KIT ROBINSON'S THE DOLCH STANZAS

I was finally able to replace my well-worn photocopy of Kit Robinson's The Dolch Stanzas with the real McCoy. You can also get it from the Whale Cloth Press website at: http://www.whalecloth.org/ or in Kit's new selected, The Messianic Trees. It was published by Barrett Watten's This Press and printed at the West Coast Print Center in 1976 in an edition of 300 copies. 

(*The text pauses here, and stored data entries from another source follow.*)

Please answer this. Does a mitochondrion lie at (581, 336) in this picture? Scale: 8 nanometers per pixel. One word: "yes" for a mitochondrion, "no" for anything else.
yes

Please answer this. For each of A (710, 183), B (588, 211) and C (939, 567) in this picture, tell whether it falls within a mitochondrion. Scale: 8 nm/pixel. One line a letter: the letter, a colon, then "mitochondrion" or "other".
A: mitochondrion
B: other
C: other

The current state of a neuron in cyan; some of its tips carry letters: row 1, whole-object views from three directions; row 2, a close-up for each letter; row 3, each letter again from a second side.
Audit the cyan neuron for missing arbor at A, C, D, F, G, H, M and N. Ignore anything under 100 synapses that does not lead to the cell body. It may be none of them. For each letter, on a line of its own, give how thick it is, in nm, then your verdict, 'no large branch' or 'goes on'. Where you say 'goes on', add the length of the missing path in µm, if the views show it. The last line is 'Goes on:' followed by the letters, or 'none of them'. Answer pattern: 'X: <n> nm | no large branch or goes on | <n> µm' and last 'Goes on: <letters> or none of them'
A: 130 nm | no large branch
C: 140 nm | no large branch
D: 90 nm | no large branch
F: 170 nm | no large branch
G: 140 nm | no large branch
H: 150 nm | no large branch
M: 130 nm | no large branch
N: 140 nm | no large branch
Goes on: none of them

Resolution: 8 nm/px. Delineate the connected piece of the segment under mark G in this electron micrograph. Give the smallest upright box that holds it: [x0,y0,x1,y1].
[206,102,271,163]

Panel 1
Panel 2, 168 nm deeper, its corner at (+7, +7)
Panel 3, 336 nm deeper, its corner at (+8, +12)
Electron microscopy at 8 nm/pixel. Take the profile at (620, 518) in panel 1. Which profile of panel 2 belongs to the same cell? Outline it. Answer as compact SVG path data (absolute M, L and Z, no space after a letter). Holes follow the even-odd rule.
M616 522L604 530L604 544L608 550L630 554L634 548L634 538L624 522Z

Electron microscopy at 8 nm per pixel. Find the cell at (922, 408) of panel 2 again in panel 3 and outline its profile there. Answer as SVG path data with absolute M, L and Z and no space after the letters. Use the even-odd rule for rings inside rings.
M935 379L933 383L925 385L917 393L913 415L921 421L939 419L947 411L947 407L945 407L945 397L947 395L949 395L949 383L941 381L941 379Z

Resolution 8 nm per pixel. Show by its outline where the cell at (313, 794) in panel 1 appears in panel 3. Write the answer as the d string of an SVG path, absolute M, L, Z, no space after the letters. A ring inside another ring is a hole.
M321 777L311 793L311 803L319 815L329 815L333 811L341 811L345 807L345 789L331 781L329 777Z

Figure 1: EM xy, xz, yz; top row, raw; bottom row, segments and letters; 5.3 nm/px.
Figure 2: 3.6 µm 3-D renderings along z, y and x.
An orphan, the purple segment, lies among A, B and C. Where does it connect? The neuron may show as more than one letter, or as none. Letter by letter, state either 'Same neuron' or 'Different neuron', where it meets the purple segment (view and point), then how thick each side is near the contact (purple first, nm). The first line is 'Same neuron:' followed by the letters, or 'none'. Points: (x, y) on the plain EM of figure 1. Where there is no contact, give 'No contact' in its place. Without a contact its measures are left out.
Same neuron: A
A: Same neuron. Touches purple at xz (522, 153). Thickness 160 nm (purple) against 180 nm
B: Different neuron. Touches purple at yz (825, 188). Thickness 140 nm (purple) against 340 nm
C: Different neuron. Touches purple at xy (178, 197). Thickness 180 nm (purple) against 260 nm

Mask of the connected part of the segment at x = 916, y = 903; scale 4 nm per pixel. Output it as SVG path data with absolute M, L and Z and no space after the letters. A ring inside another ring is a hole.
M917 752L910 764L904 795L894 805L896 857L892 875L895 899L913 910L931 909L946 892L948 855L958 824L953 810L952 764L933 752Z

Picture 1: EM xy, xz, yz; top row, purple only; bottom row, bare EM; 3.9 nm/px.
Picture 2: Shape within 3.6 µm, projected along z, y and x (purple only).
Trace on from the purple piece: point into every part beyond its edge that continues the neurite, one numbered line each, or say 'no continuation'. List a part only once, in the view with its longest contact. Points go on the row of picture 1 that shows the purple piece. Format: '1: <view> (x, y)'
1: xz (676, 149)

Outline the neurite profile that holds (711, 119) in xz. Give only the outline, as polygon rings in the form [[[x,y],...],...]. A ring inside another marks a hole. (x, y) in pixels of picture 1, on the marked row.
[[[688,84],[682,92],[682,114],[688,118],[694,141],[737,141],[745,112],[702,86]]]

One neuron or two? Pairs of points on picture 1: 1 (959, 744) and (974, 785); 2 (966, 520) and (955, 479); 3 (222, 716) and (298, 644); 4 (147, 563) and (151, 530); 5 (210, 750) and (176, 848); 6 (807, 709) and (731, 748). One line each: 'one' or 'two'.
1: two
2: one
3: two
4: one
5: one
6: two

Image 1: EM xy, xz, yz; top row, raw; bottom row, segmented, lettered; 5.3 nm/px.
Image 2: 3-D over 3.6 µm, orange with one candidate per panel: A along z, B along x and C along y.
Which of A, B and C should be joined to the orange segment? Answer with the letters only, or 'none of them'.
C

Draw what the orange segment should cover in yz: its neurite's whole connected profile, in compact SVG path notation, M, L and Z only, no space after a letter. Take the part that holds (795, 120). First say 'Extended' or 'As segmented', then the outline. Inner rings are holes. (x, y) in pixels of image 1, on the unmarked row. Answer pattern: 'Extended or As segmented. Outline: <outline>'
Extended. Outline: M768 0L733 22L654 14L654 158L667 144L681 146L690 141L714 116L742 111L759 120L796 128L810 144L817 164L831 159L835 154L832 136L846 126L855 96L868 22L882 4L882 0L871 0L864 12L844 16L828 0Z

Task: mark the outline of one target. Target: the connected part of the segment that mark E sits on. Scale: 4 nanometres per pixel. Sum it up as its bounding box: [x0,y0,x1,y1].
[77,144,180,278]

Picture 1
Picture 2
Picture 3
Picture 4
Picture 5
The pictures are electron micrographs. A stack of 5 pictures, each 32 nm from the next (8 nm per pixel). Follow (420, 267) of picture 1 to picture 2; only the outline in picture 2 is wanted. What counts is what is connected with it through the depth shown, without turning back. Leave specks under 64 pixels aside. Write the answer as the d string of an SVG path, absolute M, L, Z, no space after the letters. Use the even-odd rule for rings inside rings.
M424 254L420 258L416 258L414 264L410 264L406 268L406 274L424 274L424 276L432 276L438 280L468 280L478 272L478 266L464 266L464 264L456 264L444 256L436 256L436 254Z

At a glace, I thought it was typeset in Gill Sans because Watten used that typeface for Alan Davies's Name (I once ran into Alan at The Strand when I was reading Robert Speaight's The Life of Eric Gill and he told me that he had actually read the same book at Watten's recommendation). Gill Sans is a humanist face designed in 1926. The strokes are almost equal. Another definitive characteristic is the capital M (beautifully displayed on the cover of NAME) which is based on the proportions of a square with the middle strokes meeting at the center.  Hermann Zapf's Optima came along about 25 years later. Also humanist, the strokes swell slightly and are of variant weights--at times they almost defy their 'sans status' as if the serifs were about to blossom. This illusion may have something to do with my affinity for Zapf's Palatino which Optima resembles in many ways--especially the caps.